Smart Ways to Hurdle Foreseen Rise in Mortgage Rates


Forecasts of a sustained rise in mortgage rates in 2015, coupled with prevailing tight lending standards, may look as daunting, particularly for prospective first-time home buyers in search of Sarasota homes for sale. Nevertheless, the dream of homeownership amidst such headwinds remains highly possible with the help of a professional agent, Sarasota Bay Real Estate (SBRE) maintains.

First, what’s important is for buyers to have a mindset that the regime of record-low mortgage rates is now over, the full service realty firm says, noting the belief of economist Dr. Bill Conerly that rising rates come as an economy expands. For 2015, Dr. Conerly sees the average rate for a 30-year fixed mortgage to reach 6%, compared with the 4.1–4.5% approximate range for the first nine months of this year.

Notably, this 6% forecast is at the higher end of analysts’ predictions. Freddie Mac, the Mortgage Bankers Association and the Home Buying Institute all expect 5% averages by the end of 2015. The chief economist of the National Association of Realtors, Lawrence Yun, sees the 30-year fixed rate averaging 5.5% in 2015.

Loans readily available

Smart Ways to Hurdle Foreseen Rise in Mortgage Rates

What is encouraging though is that mortgage financing has become more readily available as lenders seek to avail of the rising opportunities brought about by the sustained housing market recovery. In particular, portfolio lenders want a larger share of the action in the Southwest Florida market because of the pent-up housing demand in the area, SBRE notes. At Insignia Bank of Sarasota, for instance, their lending team has been increased to six officers from the original two. The bank is eying an eight-man complement by the end of this year to serve borrowers seeking financing on Sarasota homes for sale.

It is also noteworthy that some lenders are responding to customer concerns on the tight lending standards and are partly relaxing their loan rules. A summer survey of the Federal Reserve showed that 39% of big banks said that they were “somewhat” easing residential mortgage rules. Increasing their credit available to home buyers has likewise been indicated by several federal agencies. One of these is the Federal Housing Finance Agency, which oversees Freddie Mac, Fannie Mae and the Federal Housing Administration.

Who’s a good credit risk?

The home loan borrowers who will find the sailing smooth with bankers nowadays are those with 740 credit score or better and a stable, two-year work history with W-2 salary income. Additionally, their maximum debt-to-income ratio shouldn’t be over 50% and the added housing debt shouldn’t exceed 39% of income.

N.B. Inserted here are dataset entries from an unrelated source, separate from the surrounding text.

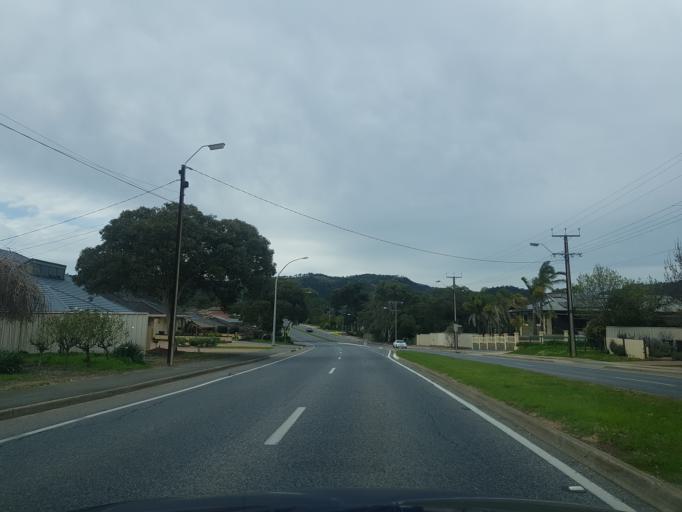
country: AU
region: South Australia
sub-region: Campbelltown
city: Athelstone
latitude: -34.8526
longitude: 138.7066
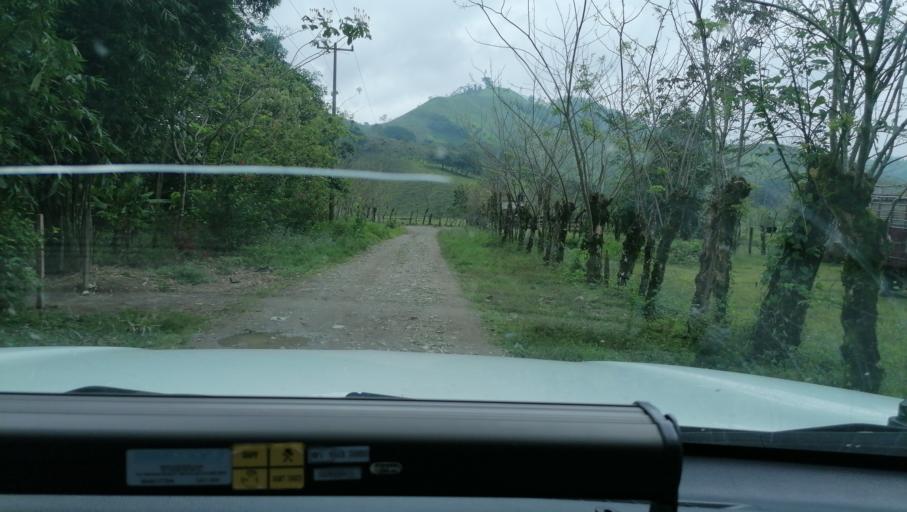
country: MX
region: Chiapas
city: Ixtacomitan
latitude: 17.3673
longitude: -93.1830
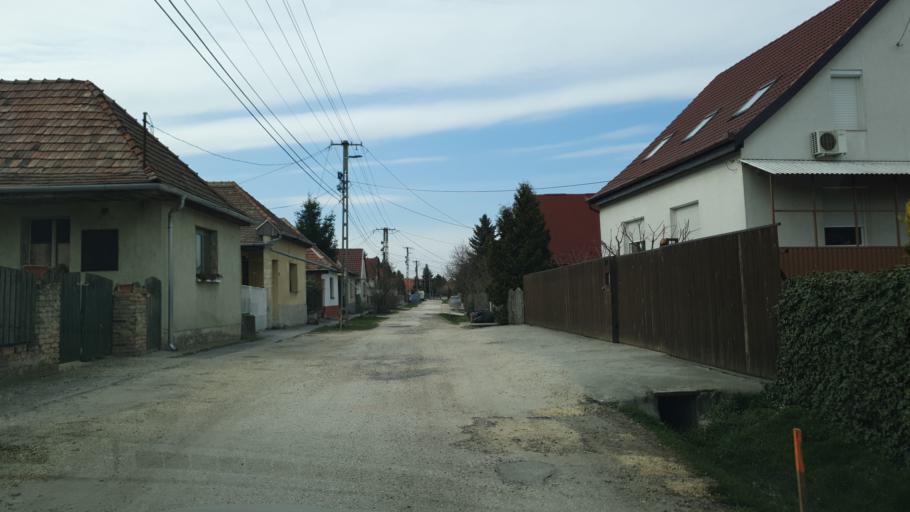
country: HU
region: Fejer
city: Etyek
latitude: 47.4423
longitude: 18.7574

They should also be able to pay a 20% down payment on the home purchase. Documentation of every deposit into their bank accounts is another important loan requirement.

Options for borderline borrowers

Those who will find these regulations as major hurdles are borrowers with irregular incomes such as those self-employed and others earning on sales commission basis. Also likely to be on the borderline of qualifying for mortgages, especially with the increased rates seen next year, are the millenials or home buyers over 50 years of age. Younger families that may still be saddled with student loans are likewise more probable to be at the edge of qualifying for mortgages.

However, this doesn’t necessarily mean that these less-than-perfect mortgage borrowers are totally shut out of homeownership. What they may have to adopt is a more realistic mindset and temper their buying plans by exploring options for other types of available housing. Among these are the single family home fixer-uppers and those more affordable condo and townhome choices of which there are plenty among the current MLS listings of Sarasota homes for sale.